Community Impact Series -- Healthy Lifestyle Choices

New Orleans, La. –
As a nursing student at Louisiana State University, Bryan Buechler will one day care for people with any manner of ailment or injury. Today, however, he's part of a program that teaches young school children how to avoid many of the very same conditions that could require his attention in the future.

"It gives us an opportunity to stop some of these bad habits, if you will, some of these problems before we're identifying them in the emergency room, in the hospital, in the doctor's office," he says. "And it really gives us a chance to change the outcomes of our children in the schools, and at a very early age."

This chance comes through a program called Healthy Lifestyle Choices (HLC), a nonprofit formed 10 years ago in response to evidence of the unhealthy lifestyle choices many local children were making, often at startlingly young ages. It's developed into a school curriculum delivered by teachers and by health care professionals in training, like Bryan, who take part through service learning partnerships. From its start here in New Orleans, the program is now used in 44 states at more than 800 schools and other sites, reaching some 210,000 students nationally.

"Programs like HLC are the only way that a lot of these children are receiving health information," says Donna Betzer, president of Healthy Lifestyle Choices. "Unfortunately, a lot of times they are exposed to anti-social behaviors within their community and they really need a positive reinforcement to counteract that and that is provided through health education."

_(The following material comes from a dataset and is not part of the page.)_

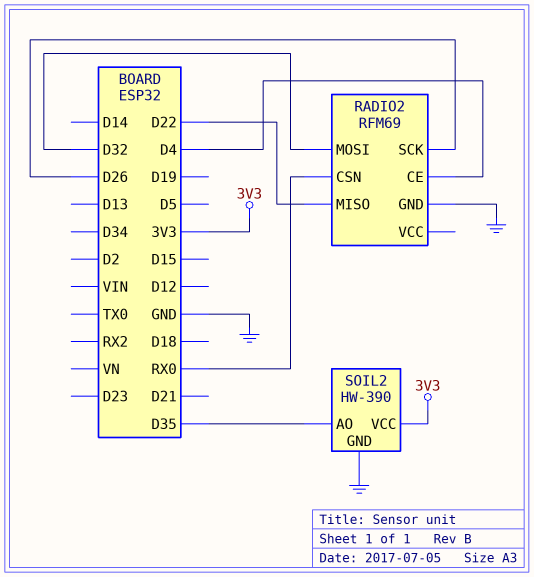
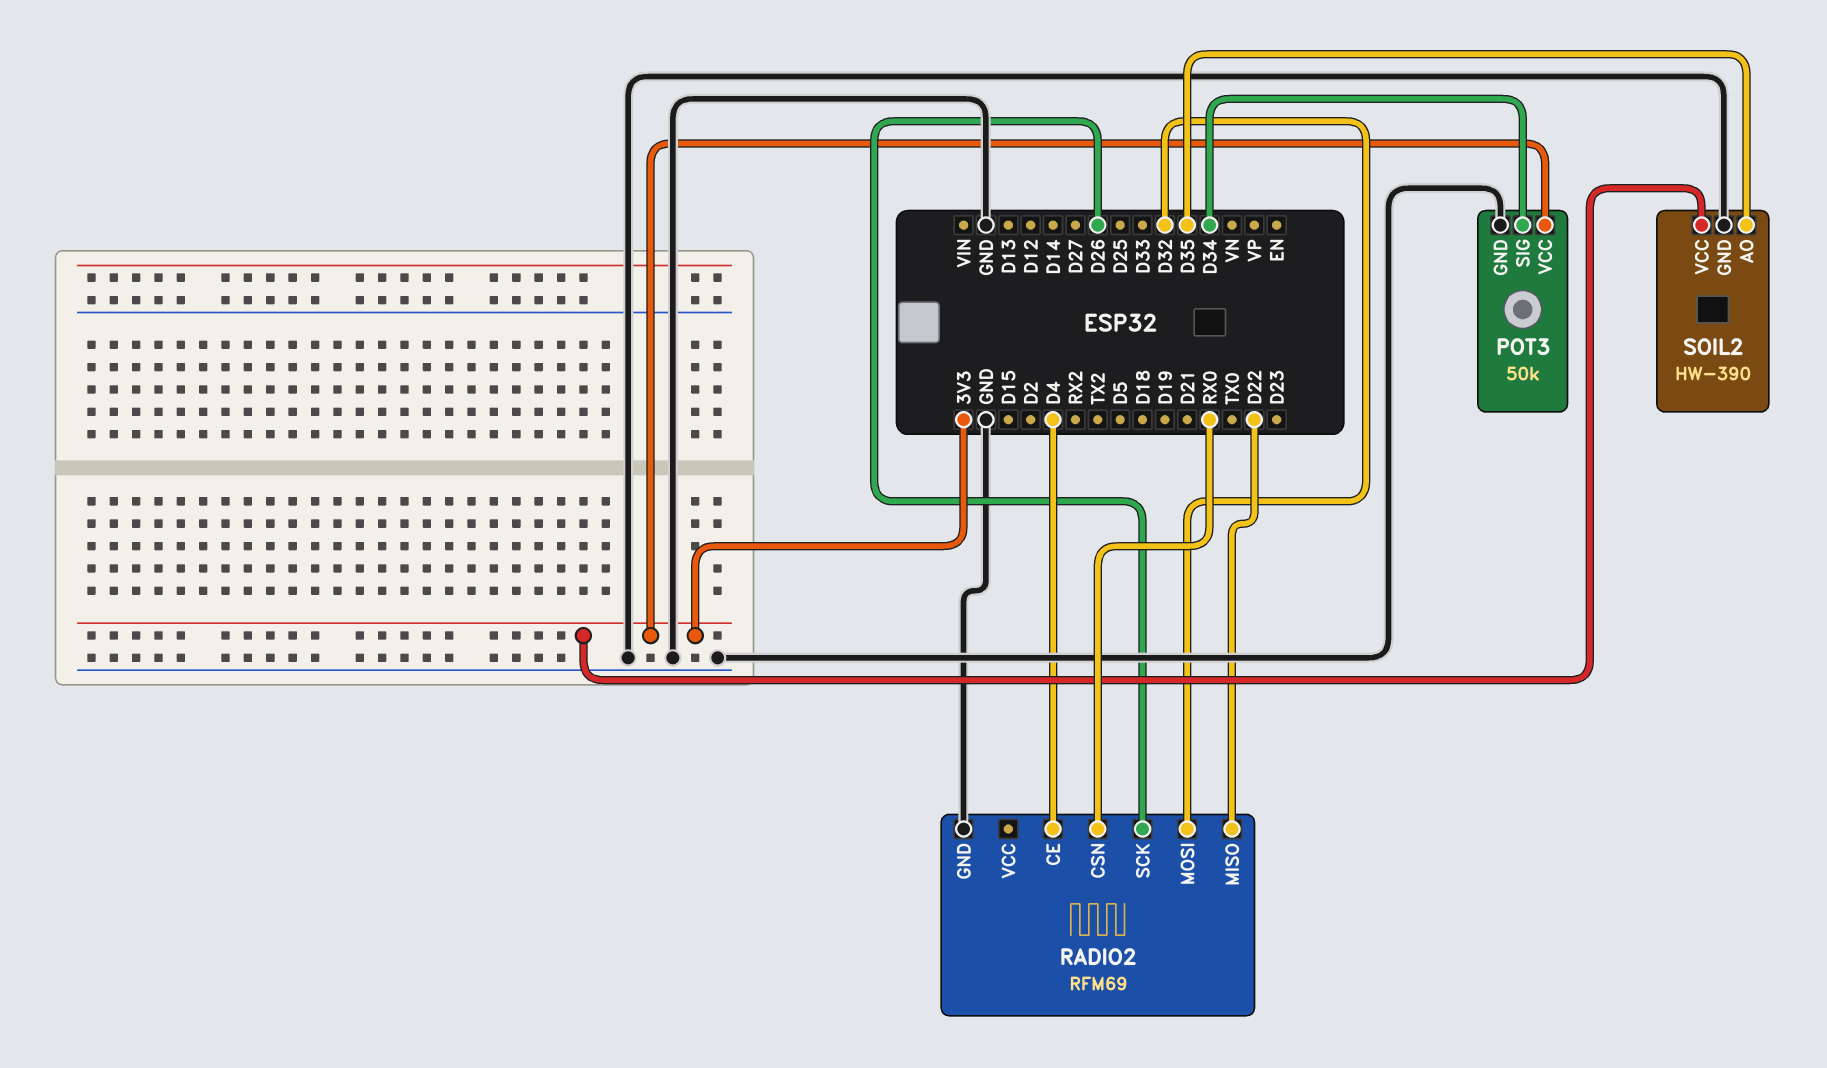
POT3: none -> 50k
POT3 pin GND: none -> GND
POT3 pin SIG: none -> D34
POT3 pin VCC: none -> 3V3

Through role-play and other interactive lessons, the weekly program teaches students about the power they always have to make healthier decisions for themselves, whether that's through nutrition and exercise, buckling up in the car or learning how to defuse and avoid possible confrontations.

"We teach kids life skills to begin with, about how to set goals, how to make good decisions, and then apply it to those different content areas. But it's all involved," Betzer says. "Knowing your emotions. Knowing a little bit about yourself and self-esteem plays into sometime eating habits and obesity and being unable to express yourself in conflict. Again, you're bottling up your emotions, not communicating well with others and that can lead to other problems. All of these things need to work together.

"Making healthy choices is all an individual choice, and if we don't arm our children with the knowledge to make the better choice, they're not going to."

Most of the lessons are essentially timeless, but the HLC curriculum has changed in response to new issues today's children face, like cyber-bullying and general internet safety in the hyper-wired age. No matter the lesson, though, Bryan says it's stunning just how intuitively students respond to it and how avidly they soak it up.

Absolutely the best part of HLC is that it gives the children concrete examples and ways that they can make positive changes to their lives, just through simple decisions that they encounter on a daily basis," he says. "And in a lot of cases just having that information is very empowering to them."